RECORDS SUPPLIED
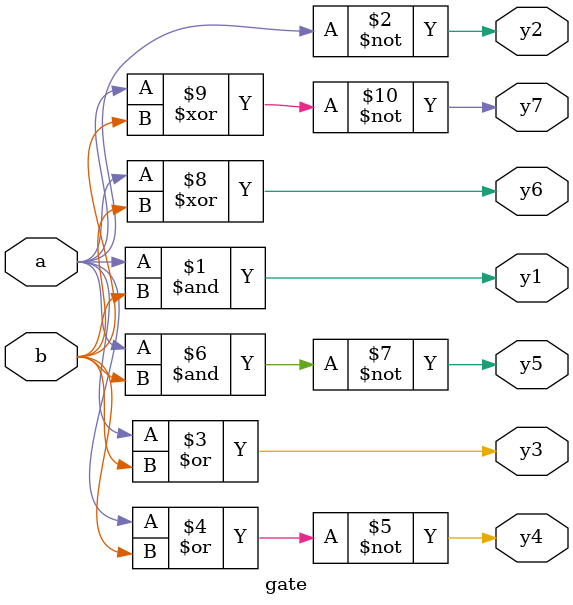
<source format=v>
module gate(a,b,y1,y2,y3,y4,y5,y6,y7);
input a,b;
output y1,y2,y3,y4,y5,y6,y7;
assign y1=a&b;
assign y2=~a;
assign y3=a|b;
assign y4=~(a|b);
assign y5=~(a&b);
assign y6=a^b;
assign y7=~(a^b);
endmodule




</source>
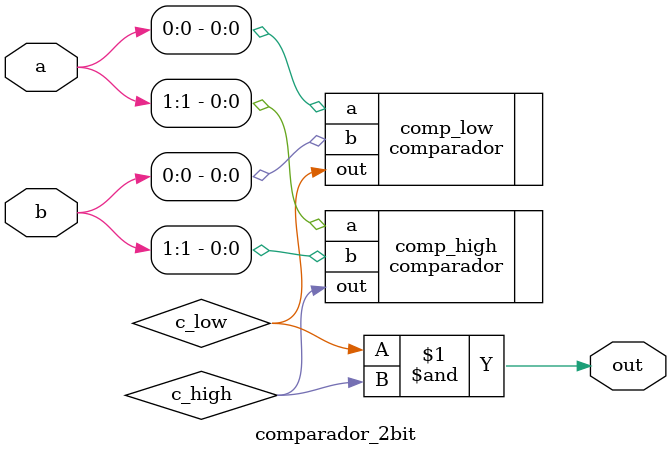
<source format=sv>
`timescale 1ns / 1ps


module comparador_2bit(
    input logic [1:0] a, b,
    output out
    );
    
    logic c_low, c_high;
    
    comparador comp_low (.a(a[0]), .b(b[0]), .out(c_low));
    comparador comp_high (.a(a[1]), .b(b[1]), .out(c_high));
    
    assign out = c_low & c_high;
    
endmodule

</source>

...

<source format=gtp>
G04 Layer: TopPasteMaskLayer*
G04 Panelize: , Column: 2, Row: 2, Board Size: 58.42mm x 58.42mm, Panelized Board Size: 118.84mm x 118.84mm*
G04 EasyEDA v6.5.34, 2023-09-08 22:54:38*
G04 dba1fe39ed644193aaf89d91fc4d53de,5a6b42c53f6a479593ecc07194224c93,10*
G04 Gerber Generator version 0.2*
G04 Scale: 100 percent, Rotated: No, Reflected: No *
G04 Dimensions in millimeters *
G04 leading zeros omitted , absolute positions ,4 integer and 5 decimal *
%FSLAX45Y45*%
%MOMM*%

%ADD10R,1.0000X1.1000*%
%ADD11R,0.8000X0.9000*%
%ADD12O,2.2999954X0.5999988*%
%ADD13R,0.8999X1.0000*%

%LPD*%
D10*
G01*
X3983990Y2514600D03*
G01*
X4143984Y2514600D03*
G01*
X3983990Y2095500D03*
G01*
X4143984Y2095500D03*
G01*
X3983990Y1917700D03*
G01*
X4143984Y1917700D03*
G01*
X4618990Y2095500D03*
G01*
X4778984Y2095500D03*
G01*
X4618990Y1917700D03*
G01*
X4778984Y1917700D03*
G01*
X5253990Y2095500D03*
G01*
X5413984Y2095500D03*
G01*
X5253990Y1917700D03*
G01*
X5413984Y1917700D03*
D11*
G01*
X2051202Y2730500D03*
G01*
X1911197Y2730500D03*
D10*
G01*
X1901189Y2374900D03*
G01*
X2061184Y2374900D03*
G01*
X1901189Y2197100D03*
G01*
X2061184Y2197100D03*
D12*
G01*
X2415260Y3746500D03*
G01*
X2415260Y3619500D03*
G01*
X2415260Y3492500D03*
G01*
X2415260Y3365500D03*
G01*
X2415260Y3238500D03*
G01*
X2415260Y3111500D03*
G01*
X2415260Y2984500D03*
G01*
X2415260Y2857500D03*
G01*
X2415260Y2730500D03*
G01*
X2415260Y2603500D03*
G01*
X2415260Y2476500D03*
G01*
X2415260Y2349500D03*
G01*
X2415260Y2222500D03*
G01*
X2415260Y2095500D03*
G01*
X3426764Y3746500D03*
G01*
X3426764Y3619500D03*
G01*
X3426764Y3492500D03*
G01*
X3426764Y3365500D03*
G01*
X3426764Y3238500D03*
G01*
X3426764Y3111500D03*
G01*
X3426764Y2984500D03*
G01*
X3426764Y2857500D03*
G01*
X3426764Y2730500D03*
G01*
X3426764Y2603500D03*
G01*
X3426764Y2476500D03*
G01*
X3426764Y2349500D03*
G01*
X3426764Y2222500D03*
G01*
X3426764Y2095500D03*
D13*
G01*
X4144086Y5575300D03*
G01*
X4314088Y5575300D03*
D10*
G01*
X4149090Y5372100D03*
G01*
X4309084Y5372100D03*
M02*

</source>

---

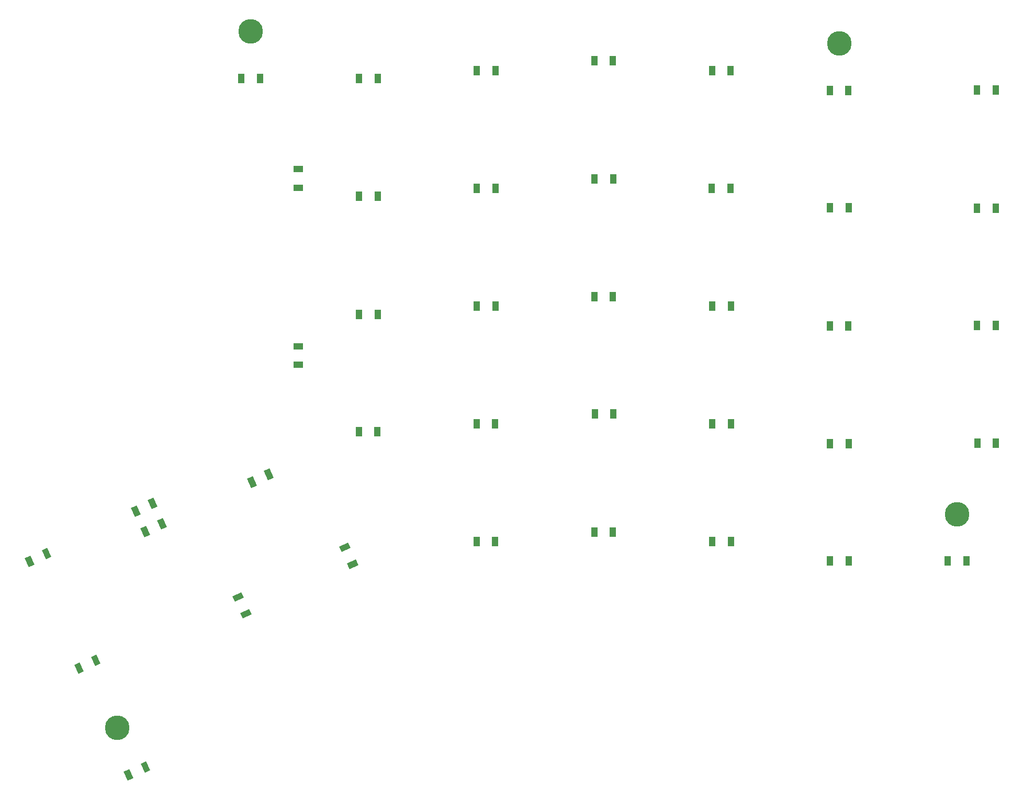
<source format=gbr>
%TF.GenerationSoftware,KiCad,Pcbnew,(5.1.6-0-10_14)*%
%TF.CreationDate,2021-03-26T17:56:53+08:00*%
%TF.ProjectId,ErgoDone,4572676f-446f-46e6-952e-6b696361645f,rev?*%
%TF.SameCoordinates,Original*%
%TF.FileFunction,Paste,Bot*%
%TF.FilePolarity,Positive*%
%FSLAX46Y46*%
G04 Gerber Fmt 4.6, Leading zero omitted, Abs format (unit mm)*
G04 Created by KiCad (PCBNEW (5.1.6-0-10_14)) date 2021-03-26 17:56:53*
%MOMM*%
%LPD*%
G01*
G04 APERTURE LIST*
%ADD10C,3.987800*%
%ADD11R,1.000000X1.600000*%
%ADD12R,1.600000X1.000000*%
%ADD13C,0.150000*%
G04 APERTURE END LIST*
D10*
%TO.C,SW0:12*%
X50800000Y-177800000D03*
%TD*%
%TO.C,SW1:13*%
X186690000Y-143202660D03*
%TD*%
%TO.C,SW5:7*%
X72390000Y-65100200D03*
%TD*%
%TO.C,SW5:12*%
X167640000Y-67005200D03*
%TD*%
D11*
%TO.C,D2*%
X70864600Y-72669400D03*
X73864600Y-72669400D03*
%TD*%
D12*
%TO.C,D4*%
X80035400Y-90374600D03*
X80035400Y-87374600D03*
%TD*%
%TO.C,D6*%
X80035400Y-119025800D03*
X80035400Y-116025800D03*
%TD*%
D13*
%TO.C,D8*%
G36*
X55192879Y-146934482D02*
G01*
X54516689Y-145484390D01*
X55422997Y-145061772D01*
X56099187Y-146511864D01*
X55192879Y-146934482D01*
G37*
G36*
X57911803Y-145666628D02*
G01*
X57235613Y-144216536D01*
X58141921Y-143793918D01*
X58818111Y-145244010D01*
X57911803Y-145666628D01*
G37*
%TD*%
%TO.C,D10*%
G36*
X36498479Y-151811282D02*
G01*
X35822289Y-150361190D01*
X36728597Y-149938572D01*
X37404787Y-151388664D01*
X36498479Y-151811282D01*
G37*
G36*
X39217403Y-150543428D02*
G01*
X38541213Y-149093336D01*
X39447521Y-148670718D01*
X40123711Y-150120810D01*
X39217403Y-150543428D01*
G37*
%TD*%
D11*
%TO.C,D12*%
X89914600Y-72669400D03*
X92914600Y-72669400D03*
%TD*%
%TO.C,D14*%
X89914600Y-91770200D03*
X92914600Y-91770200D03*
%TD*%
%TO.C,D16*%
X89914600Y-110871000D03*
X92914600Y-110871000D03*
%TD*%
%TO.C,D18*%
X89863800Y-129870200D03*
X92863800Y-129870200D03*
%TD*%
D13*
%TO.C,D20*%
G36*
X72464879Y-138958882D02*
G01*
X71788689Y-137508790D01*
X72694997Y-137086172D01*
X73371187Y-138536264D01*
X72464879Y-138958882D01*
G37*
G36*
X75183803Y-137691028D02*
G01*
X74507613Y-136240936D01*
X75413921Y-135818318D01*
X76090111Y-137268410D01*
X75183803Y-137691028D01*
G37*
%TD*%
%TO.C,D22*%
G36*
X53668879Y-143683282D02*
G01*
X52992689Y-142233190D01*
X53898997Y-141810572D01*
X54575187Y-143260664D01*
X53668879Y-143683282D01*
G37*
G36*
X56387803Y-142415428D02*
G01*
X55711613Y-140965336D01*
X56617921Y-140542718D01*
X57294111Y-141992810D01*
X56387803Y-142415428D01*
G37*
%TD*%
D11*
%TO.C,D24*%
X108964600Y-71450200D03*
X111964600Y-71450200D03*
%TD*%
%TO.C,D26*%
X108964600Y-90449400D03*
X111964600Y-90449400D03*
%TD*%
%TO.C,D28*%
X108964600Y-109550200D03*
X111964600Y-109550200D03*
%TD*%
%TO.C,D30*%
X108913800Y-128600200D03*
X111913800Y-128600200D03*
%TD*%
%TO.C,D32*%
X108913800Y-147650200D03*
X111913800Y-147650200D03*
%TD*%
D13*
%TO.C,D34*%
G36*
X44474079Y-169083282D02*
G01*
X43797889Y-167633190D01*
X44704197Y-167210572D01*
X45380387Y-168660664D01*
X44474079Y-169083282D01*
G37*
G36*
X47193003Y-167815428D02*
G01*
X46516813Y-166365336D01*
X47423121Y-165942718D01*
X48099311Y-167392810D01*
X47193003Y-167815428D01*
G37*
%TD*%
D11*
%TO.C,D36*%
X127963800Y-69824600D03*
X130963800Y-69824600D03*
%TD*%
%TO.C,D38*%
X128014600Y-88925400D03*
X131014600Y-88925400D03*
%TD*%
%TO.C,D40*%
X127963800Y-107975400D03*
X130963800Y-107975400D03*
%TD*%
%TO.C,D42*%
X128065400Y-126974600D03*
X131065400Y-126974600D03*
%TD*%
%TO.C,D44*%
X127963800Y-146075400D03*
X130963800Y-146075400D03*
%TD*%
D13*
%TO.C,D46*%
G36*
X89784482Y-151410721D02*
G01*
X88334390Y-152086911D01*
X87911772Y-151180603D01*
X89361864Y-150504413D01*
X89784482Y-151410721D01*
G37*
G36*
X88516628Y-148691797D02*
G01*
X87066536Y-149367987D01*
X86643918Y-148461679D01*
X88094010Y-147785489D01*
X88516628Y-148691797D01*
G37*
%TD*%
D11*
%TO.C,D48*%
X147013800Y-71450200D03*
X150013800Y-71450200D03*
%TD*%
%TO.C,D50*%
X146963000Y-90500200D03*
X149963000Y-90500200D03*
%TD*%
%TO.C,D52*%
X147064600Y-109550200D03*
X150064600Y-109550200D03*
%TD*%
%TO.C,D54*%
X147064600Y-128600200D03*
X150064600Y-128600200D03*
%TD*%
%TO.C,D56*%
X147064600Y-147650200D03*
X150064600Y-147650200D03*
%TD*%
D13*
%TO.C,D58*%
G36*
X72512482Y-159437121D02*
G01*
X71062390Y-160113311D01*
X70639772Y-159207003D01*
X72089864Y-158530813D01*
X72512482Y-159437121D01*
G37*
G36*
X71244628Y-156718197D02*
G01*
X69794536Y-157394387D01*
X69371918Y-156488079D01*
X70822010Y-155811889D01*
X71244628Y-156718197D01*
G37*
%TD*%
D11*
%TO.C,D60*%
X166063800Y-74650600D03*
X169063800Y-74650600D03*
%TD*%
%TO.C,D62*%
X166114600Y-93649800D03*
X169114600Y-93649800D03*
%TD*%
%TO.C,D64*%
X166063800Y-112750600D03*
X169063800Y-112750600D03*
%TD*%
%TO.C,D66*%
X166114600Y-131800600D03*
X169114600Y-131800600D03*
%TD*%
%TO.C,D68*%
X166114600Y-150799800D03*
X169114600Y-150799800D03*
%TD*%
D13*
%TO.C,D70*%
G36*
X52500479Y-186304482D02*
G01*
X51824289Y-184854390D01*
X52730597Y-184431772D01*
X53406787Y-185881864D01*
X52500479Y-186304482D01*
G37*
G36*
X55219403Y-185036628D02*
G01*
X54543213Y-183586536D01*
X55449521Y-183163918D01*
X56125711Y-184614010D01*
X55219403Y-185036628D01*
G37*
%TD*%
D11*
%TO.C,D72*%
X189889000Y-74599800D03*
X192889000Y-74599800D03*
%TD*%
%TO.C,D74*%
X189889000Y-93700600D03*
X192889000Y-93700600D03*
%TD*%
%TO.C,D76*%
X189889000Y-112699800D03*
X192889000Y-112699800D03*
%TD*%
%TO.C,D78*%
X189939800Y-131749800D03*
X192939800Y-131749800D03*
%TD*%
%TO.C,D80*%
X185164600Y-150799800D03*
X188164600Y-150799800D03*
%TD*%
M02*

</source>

YOUR TASK
Where a line above contains the string "KiCad", copy that line.

RESPONSE TO THE EXERCISE
%TF.GenerationSoftware,KiCad,Pcbnew,(5.1.6-0-10_14)*%
G04 Created by KiCad (PCBNEW (5.1.6-0-10_14)) date 2021-03-26 17:56:53*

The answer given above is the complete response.